• About this exercise: Output the data as a Markdown table with a "Row" column numbering each line and a "Line" column holding that line's text, leaving out any blank lines.

• Material shown:

★ ★ ★ ★ ★ ★ ★

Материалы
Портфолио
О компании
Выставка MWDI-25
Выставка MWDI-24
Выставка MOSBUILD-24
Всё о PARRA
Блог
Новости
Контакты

★ ★ ★ ★ ★ ★ ★

• Completed task:
| Row | Line |
|---|---|
| 1 | Материалы |
| 2 | Портфолио |
| 3 | О компании |
| 4 | Выставка MWDI-25 |
| 5 | Выставка MWDI-24 |
| 6 | Выставка MOSBUILD-24 |
| 7 | Всё о PARRA |
| 8 | Блог |
| 9 | Новости |
| 10 | Контакты |